__Extracted information__:
[Start of section]
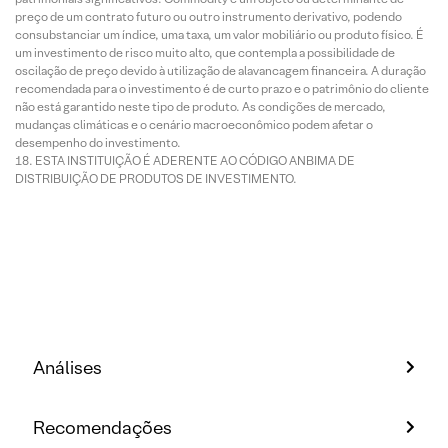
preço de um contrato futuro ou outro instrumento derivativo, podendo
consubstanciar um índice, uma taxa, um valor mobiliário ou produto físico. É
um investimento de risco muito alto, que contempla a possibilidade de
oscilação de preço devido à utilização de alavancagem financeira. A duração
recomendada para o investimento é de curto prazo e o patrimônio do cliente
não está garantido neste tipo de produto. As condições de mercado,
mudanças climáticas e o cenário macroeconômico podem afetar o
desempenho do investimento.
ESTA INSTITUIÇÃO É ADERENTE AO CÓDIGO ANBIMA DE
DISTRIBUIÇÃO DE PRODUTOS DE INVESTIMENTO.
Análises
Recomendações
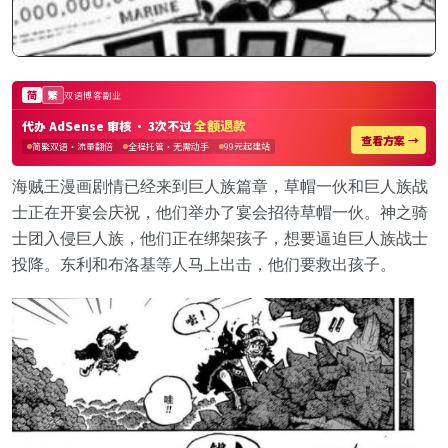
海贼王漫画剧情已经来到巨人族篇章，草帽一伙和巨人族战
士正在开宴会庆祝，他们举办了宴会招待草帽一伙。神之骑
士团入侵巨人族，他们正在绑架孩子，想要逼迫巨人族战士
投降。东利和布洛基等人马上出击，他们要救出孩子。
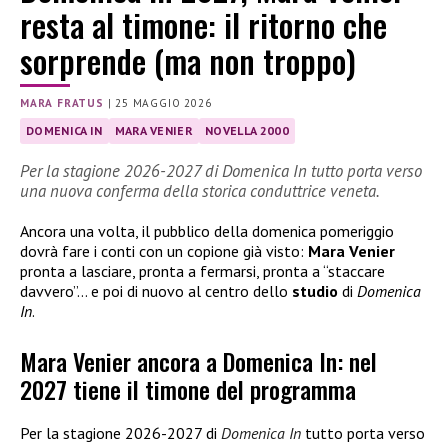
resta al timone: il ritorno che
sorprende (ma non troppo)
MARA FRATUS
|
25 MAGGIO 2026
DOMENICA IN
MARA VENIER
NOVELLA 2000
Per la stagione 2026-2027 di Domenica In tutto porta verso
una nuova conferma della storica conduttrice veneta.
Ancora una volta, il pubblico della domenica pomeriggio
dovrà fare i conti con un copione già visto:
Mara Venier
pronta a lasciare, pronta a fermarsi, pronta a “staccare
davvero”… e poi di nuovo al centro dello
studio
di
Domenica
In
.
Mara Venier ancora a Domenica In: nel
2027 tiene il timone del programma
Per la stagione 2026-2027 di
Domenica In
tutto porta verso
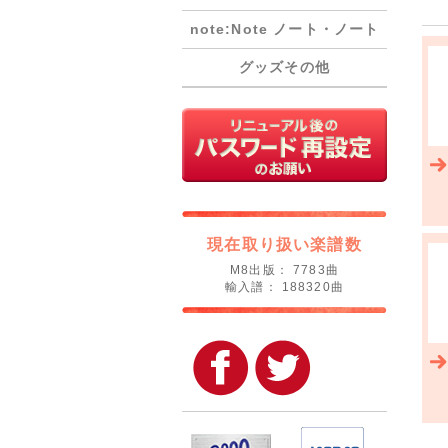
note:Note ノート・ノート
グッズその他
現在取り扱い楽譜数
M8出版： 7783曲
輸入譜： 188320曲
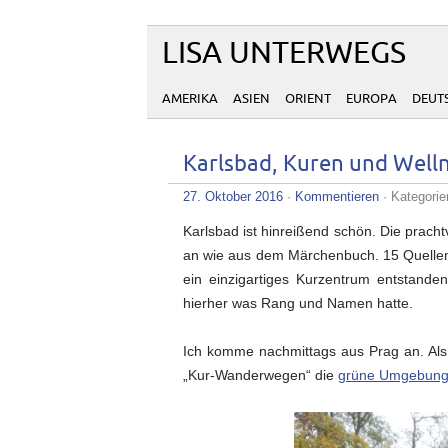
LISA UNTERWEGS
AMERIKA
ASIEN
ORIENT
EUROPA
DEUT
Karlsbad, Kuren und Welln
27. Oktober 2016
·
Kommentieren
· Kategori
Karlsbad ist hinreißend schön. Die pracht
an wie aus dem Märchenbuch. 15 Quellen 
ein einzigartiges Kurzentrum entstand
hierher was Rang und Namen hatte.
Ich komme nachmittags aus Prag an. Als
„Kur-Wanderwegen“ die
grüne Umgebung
[End of section]
__The task__: Copy the text read from every one of the records above, line by line and character for character, leaving out the pictures.

__Output below__:
preço de um contrato futuro ou outro instrumento derivativo, podendo
consubstanciar um índice, uma taxa, um valor mobiliário ou produto físico. É
um investimento de risco muito alto, que contempla a possibilidade de
oscilação de preço devido à utilização de alavancagem financeira. A duração
recomendada para o investimento é de curto prazo e o patrimônio do cliente
não está garantido neste tipo de produto. As condições de mercado,
mudanças climáticas e o cenário macroeconômico podem afetar o
desempenho do investimento.
ESTA INSTITUIÇÃO É ADERENTE AO CÓDIGO ANBIMA DE
DISTRIBUIÇÃO DE PRODUTOS DE INVESTIMENTO.
Análises
Recomendações
海贼王漫画剧情已经来到巨人族篇章，草帽一伙和巨人族战
士正在开宴会庆祝，他们举办了宴会招待草帽一伙。神之骑
士团入侵巨人族，他们正在绑架孩子，想要逼迫巨人族战士
投降。东利和布洛基等人马上出击，他们要救出孩子。
resta al timone: il ritorno che
sorprende (ma non troppo)
MARA FRATUS
|
25 MAGGIO 2026
DOMENICA IN
MARA VENIER
NOVELLA 2000
Per la stagione 2026-2027 di Domenica In tutto porta verso
una nuova conferma della storica conduttrice veneta.
Ancora una volta, il pubblico della domenica pomeriggio
dovrà fare i conti con un copione già visto:
Mara Venier
pronta a lasciare, pronta a fermarsi, pronta a “staccare
davvero”… e poi di nuovo al centro dello
studio
di
Domenica
In
.
Mara Venier ancora a Domenica In: nel
2027 tiene il timone del programma
Per la stagione 2026-2027 di
Domenica In
tutto porta verso
note:Note ノート・ノート
グッズその他
現在取り扱い楽譜数
M8出版： 7783曲
輸入譜： 188320曲
LISA UNTERWEGS
AMERIKA
ASIEN
ORIENT
EUROPA
DEUT
Karlsbad, Kuren und Welln
27. Oktober 2016
·
Kommentieren
· Kategori
Karlsbad ist hinreißend schön. Die pracht
an wie aus dem Märchenbuch. 15 Quellen 
ein einzigartiges Kurzentrum entstand
hierher was Rang und Namen hatte.
Ich komme nachmittags aus Prag an. Als
„Kur-Wanderwegen“ die
grüne Umgebung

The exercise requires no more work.